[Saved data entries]
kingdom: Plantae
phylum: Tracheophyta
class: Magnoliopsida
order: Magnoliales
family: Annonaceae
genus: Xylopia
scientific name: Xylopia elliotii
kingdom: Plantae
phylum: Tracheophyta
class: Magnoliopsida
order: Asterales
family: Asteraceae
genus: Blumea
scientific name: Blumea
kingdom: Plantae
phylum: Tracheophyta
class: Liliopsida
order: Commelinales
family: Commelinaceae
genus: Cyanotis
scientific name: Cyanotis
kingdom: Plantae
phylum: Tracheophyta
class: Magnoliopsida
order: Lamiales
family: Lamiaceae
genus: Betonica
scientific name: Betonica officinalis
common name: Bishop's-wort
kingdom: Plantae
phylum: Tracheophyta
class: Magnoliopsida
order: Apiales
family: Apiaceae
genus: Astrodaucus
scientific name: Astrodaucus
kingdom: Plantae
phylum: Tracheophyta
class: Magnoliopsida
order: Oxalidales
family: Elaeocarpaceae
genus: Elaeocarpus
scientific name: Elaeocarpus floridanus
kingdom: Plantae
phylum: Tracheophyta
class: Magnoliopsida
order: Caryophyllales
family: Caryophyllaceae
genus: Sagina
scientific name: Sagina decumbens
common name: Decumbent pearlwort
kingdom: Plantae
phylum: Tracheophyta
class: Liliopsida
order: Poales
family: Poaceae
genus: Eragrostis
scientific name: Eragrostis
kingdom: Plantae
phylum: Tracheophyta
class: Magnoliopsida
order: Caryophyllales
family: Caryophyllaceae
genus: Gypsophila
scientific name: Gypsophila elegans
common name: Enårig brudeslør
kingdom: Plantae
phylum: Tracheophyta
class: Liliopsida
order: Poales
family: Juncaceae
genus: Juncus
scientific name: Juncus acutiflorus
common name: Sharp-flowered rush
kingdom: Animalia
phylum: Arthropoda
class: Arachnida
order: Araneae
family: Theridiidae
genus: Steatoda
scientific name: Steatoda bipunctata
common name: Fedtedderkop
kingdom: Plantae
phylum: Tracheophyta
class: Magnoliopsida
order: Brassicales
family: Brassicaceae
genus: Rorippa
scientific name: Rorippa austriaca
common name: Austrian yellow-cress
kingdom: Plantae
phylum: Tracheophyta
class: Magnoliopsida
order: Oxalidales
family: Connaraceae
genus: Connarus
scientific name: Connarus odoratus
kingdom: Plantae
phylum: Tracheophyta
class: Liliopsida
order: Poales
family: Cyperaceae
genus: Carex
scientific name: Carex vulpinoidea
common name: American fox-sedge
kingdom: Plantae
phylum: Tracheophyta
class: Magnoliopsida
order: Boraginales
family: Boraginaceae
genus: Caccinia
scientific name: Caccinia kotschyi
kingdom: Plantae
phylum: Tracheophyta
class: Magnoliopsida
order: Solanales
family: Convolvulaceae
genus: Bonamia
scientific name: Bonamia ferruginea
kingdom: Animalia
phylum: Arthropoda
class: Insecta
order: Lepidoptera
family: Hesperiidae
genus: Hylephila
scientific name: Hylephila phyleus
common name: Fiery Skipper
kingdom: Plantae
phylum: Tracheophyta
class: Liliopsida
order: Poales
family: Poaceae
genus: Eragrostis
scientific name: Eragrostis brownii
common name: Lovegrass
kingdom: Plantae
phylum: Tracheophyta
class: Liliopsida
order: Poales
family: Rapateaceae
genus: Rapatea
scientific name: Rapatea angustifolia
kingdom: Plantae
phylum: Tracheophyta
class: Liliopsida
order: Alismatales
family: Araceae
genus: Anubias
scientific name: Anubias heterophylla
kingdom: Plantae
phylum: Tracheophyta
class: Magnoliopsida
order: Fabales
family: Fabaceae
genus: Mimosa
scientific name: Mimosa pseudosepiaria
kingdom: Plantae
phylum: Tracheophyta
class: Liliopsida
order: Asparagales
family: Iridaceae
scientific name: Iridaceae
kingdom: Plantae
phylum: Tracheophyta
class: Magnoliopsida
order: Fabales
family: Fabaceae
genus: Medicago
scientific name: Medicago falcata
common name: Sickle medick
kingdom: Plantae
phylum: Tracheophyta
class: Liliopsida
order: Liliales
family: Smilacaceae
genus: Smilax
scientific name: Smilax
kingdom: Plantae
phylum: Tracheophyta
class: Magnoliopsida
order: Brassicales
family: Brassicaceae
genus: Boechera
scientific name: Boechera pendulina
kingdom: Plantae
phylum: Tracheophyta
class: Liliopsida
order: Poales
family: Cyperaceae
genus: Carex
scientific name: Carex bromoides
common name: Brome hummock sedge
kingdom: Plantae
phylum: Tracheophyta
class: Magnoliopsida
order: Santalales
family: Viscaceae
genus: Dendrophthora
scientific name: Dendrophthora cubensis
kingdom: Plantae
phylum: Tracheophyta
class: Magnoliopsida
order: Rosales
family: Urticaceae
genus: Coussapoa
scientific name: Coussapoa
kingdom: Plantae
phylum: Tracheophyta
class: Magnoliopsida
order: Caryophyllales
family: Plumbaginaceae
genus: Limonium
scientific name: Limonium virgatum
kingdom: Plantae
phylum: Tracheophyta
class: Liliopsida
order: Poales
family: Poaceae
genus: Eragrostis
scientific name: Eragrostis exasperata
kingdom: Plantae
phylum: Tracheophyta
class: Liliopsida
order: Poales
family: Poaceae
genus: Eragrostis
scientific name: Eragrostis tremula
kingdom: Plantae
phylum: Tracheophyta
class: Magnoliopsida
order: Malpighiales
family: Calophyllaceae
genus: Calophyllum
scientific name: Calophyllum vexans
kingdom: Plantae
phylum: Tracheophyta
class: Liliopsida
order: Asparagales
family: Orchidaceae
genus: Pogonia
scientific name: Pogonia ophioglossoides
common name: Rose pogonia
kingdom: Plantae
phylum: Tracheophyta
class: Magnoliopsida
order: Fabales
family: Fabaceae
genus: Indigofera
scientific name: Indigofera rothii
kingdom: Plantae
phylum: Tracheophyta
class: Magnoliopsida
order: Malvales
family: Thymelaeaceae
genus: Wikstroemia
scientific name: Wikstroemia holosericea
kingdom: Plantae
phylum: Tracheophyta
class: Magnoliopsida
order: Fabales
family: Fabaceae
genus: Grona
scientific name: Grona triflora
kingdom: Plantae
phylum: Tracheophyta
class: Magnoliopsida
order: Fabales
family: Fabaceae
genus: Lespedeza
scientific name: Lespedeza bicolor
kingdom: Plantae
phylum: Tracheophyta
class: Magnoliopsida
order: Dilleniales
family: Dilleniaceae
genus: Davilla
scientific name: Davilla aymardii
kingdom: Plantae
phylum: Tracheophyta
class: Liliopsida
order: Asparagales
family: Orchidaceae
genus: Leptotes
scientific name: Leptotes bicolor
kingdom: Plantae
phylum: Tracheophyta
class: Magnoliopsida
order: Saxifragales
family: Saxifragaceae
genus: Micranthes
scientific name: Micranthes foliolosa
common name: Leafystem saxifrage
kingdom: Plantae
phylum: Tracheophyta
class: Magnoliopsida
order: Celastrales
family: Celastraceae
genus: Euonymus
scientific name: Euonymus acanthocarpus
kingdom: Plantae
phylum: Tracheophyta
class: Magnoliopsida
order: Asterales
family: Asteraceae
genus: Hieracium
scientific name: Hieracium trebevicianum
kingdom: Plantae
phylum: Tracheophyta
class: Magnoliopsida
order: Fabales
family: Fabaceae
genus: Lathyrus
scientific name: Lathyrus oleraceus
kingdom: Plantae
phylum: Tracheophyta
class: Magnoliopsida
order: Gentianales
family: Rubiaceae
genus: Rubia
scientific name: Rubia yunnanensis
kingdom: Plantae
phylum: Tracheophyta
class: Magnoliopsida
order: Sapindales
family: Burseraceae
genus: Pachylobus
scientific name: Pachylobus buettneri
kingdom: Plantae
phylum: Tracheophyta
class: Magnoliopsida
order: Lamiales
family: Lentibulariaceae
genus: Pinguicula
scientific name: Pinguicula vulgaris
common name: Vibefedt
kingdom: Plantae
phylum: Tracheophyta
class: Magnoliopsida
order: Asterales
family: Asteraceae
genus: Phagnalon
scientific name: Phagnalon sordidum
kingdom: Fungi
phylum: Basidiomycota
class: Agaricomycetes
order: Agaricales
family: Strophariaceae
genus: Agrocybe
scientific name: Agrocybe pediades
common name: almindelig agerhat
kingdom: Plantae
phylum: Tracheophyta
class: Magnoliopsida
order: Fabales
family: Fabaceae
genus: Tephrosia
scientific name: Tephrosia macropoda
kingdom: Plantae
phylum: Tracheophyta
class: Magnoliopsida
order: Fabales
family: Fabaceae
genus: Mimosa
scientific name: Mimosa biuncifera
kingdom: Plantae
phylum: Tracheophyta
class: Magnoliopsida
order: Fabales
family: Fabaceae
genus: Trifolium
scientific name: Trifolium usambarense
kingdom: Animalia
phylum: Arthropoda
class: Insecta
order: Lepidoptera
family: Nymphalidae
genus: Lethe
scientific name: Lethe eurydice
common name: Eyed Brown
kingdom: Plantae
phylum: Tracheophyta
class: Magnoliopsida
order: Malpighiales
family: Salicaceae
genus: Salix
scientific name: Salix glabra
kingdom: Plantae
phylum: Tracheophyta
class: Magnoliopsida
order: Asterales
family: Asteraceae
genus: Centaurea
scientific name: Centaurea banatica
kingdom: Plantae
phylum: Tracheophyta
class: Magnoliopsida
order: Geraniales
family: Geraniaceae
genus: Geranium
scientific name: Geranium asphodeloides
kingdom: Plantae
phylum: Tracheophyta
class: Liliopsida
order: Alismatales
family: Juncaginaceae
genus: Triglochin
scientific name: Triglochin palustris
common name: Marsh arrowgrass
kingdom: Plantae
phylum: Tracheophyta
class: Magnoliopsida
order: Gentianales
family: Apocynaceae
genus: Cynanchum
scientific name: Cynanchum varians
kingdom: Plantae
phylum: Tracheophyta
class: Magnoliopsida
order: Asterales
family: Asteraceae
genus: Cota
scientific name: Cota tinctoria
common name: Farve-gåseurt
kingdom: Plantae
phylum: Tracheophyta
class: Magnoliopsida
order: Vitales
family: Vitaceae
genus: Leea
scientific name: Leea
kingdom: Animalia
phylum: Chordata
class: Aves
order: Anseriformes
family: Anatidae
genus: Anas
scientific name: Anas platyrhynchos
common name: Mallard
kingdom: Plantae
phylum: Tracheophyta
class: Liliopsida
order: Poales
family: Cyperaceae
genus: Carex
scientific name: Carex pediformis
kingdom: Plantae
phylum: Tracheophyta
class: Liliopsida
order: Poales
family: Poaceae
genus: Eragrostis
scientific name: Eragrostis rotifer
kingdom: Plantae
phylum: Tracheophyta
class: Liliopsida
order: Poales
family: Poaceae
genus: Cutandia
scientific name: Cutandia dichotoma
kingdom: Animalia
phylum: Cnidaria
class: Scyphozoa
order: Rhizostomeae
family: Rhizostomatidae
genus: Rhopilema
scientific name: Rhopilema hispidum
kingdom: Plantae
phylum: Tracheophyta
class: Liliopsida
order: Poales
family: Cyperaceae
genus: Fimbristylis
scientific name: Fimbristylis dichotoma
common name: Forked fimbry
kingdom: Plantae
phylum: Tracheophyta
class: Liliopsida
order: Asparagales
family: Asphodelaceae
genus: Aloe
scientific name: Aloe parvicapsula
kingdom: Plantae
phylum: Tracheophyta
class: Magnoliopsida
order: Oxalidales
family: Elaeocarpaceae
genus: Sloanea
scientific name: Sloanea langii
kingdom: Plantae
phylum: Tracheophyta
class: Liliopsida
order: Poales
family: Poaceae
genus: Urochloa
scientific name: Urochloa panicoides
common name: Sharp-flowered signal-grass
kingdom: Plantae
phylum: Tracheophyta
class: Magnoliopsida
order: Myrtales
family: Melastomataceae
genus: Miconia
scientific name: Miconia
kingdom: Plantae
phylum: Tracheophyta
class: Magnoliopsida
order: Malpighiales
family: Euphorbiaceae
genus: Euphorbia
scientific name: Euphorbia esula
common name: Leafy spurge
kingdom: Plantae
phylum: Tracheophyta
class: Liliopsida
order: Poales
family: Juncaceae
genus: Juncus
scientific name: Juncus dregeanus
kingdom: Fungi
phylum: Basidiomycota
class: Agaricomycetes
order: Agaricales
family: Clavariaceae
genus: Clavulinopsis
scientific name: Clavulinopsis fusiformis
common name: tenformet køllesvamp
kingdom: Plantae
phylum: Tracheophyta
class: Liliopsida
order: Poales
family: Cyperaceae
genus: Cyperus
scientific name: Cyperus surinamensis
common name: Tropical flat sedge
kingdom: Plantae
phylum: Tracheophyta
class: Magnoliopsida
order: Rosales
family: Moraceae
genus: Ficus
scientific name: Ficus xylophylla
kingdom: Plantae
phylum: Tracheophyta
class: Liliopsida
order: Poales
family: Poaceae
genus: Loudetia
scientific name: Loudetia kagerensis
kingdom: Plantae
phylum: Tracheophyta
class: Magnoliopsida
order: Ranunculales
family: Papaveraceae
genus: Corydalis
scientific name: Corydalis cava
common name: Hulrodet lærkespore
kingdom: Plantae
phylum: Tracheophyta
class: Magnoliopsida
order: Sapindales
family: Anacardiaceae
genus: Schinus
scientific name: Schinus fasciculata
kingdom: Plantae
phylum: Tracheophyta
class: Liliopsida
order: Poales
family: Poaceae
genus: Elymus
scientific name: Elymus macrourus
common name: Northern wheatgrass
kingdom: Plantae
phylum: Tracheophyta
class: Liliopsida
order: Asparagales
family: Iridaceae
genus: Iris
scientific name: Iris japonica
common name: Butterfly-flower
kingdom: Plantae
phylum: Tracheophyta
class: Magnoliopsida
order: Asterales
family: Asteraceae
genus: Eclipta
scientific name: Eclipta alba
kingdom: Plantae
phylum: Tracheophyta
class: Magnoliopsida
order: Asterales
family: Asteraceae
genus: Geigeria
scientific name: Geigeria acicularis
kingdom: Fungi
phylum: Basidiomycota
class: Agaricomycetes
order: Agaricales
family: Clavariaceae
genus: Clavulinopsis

-- Task prompt --
Could you turn the entries, from the first line through the line with "genus: Blumea", into a JSON list of strings, one string per line, with any blank lines left out?

-- Reply --
[
  "kingdom: Plantae",
  "phylum: Tracheophyta",
  "class: Magnoliopsida",
  "order: Magnoliales",
  "family: Annonaceae",
  "genus: Xylopia",
  "scientific name: Xylopia elliotii",
  "kingdom: Plantae",
  "phylum: Tracheophyta",
  "class: Magnoliopsida",
  "order: Asterales",
  "family: Asteraceae",
  "genus: Blumea"
]